Activity » Show every line of the material below that contains the word "which", treating uppercase and lowercase letters as different.

Source material »

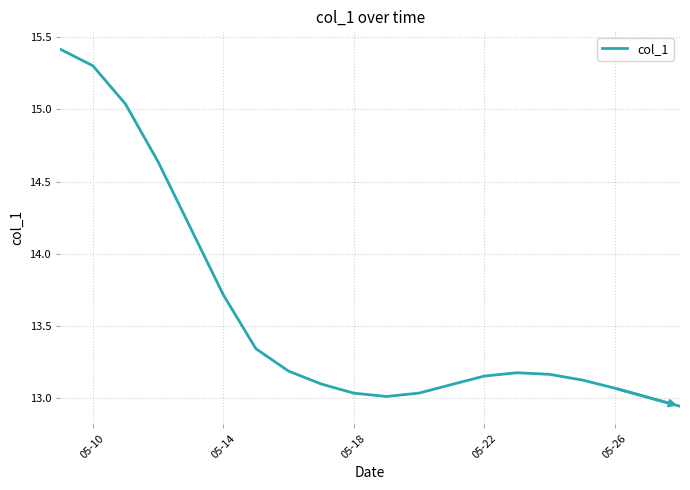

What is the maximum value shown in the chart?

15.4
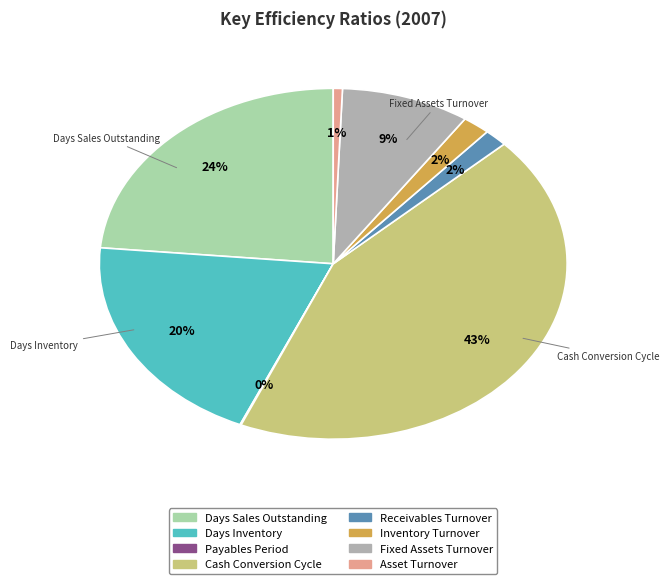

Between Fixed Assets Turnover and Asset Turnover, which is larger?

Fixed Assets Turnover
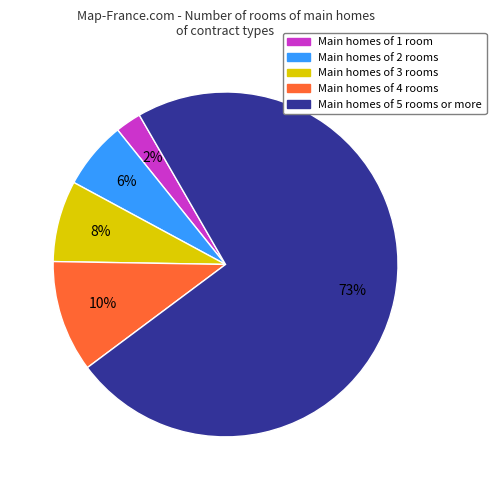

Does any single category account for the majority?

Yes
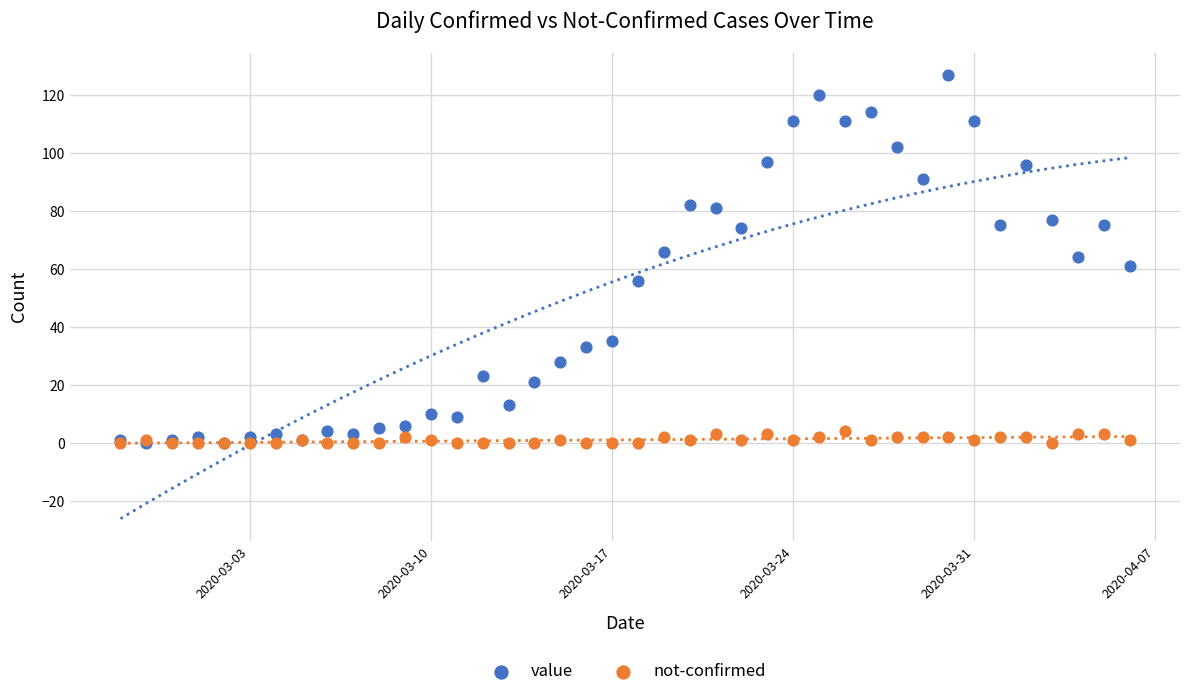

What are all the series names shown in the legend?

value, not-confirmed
--
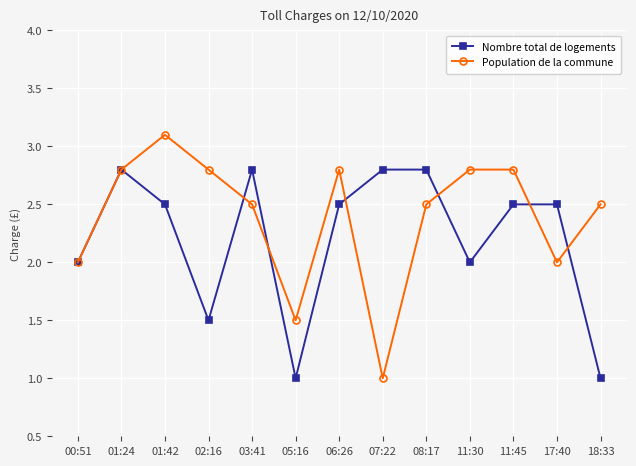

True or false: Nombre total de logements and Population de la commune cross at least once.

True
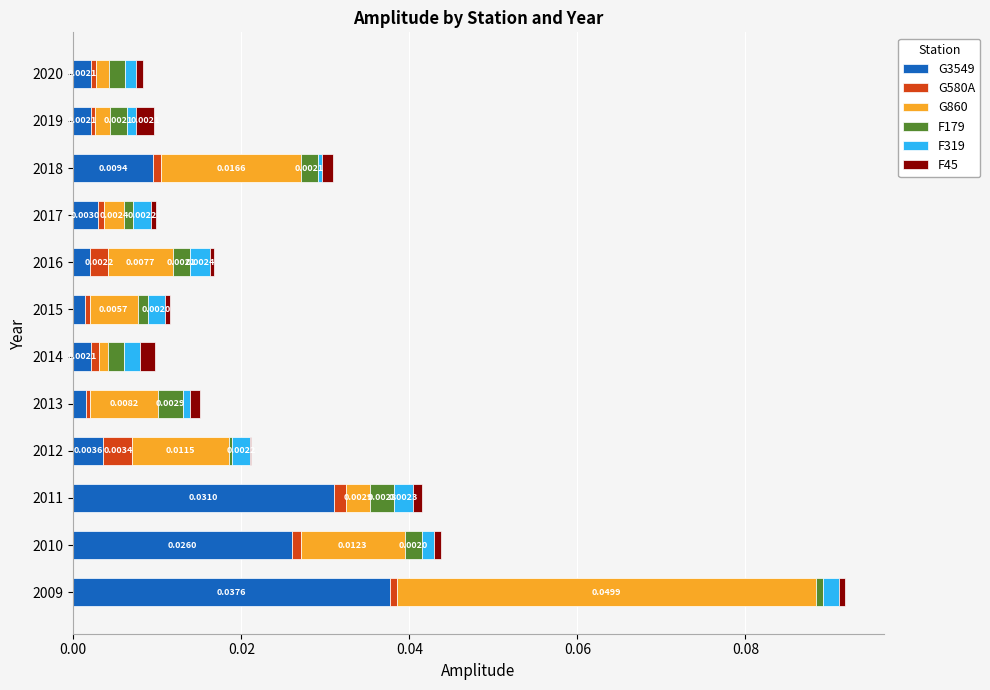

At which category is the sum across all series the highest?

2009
--
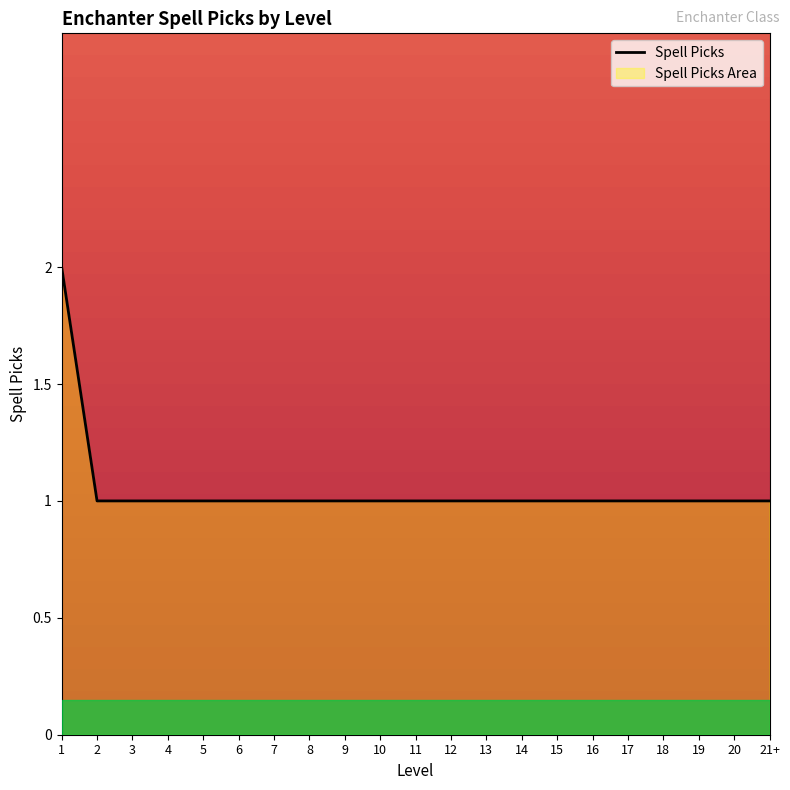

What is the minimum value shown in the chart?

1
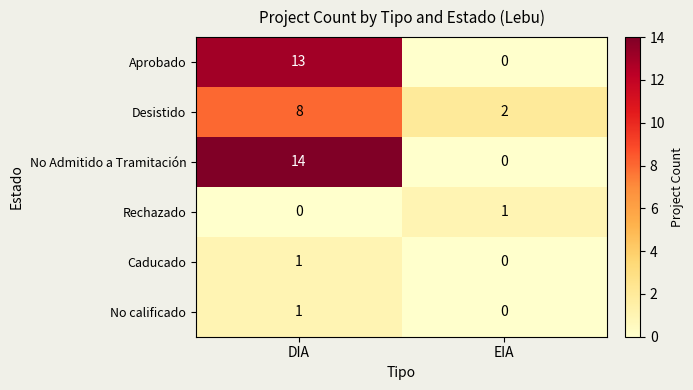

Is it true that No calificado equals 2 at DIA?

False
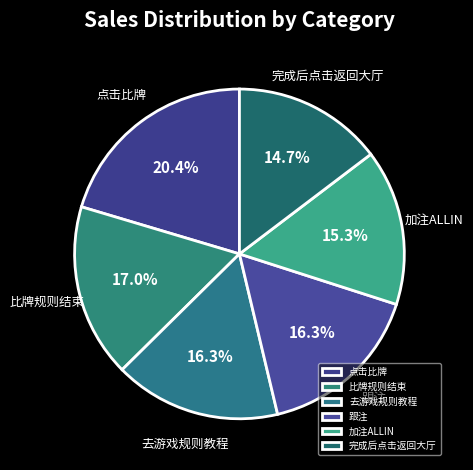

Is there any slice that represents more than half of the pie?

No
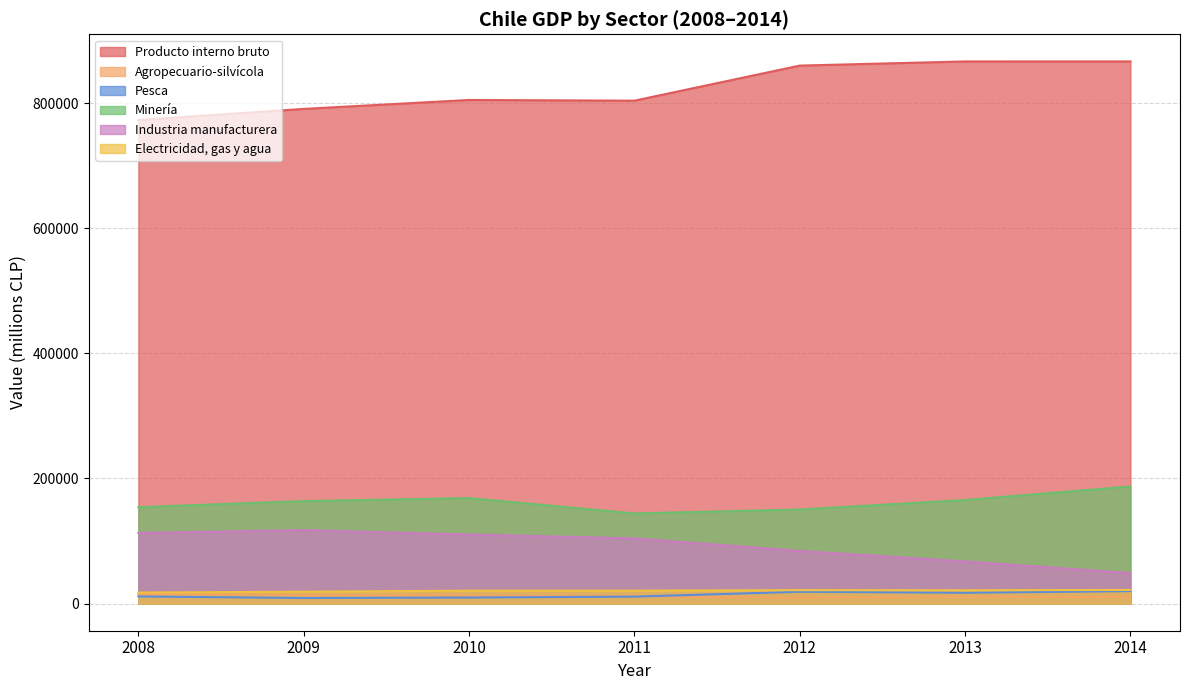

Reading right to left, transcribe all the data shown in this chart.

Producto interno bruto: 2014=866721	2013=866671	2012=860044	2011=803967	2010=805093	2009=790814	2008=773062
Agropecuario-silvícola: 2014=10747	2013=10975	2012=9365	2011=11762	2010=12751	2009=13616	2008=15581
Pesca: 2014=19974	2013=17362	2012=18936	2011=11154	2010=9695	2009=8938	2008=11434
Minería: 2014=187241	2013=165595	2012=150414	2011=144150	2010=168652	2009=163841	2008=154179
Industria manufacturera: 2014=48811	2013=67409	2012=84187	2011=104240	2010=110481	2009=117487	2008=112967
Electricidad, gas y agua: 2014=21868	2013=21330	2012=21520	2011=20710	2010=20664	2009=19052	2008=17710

Response to this task »
Between Fixed Assets Turnover and Asset Turnover, which is larger?
At which category is the sum across all series the highest?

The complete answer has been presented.